◆ PROMPT: Starting with the line that contains "left eye: (951, 252)", copy every remaining line of the data below exactly, the last one included.

|---|

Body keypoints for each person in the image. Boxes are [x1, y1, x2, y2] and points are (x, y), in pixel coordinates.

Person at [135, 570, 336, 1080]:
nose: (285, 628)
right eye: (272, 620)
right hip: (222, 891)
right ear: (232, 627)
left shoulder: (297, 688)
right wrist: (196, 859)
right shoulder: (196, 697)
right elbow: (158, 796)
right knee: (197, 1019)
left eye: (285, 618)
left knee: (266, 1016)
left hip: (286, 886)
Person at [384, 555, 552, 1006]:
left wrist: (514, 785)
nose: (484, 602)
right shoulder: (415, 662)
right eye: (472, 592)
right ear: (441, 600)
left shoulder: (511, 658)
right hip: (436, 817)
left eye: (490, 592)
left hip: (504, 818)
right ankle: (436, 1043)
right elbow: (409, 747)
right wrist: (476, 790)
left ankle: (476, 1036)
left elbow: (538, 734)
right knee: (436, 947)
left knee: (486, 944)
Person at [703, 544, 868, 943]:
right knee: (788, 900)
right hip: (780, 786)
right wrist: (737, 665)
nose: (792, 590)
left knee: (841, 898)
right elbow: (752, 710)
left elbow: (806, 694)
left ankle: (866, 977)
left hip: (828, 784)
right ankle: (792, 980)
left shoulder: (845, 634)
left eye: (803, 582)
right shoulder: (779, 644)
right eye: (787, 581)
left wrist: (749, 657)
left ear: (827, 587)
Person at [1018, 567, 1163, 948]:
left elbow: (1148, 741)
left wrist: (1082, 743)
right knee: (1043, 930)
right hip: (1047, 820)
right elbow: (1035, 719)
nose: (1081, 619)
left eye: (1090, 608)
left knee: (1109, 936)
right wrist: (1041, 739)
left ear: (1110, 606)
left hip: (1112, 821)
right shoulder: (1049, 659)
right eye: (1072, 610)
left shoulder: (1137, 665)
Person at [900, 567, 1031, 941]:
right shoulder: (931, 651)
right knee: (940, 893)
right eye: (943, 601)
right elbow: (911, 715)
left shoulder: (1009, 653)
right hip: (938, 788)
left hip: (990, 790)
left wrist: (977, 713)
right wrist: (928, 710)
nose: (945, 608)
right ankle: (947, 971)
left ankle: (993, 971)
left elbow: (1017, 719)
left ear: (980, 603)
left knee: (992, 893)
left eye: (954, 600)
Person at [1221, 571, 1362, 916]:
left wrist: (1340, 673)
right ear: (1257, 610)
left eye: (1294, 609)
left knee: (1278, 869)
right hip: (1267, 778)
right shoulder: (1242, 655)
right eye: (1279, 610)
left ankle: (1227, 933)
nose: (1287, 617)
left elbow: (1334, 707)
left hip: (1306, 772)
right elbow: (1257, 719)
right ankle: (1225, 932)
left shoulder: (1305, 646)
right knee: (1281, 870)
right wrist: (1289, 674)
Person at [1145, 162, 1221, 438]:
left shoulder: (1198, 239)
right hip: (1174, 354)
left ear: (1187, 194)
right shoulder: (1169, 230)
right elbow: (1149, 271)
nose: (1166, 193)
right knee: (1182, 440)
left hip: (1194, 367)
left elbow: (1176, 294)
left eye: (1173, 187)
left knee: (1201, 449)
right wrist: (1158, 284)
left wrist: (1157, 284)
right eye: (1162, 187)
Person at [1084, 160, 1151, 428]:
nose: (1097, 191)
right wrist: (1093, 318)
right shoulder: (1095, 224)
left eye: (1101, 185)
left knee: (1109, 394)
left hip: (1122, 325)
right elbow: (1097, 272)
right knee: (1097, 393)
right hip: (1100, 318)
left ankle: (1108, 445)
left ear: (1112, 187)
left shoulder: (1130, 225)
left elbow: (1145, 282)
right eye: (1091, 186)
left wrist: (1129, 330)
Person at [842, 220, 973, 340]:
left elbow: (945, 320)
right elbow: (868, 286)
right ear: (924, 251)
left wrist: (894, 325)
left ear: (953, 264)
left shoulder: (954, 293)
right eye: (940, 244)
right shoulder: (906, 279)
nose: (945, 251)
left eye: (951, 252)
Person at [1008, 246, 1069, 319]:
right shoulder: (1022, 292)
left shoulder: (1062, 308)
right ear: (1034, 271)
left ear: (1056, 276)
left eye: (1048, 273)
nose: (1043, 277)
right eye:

|---|

◆ RESPONSE FOR THIS EXERCISE:
left eye: (951, 252)
Person at [1008, 246, 1069, 319]:
right shoulder: (1022, 292)
left shoulder: (1062, 308)
right ear: (1034, 271)
left ear: (1056, 276)
left eye: (1048, 273)
nose: (1043, 277)
right eye:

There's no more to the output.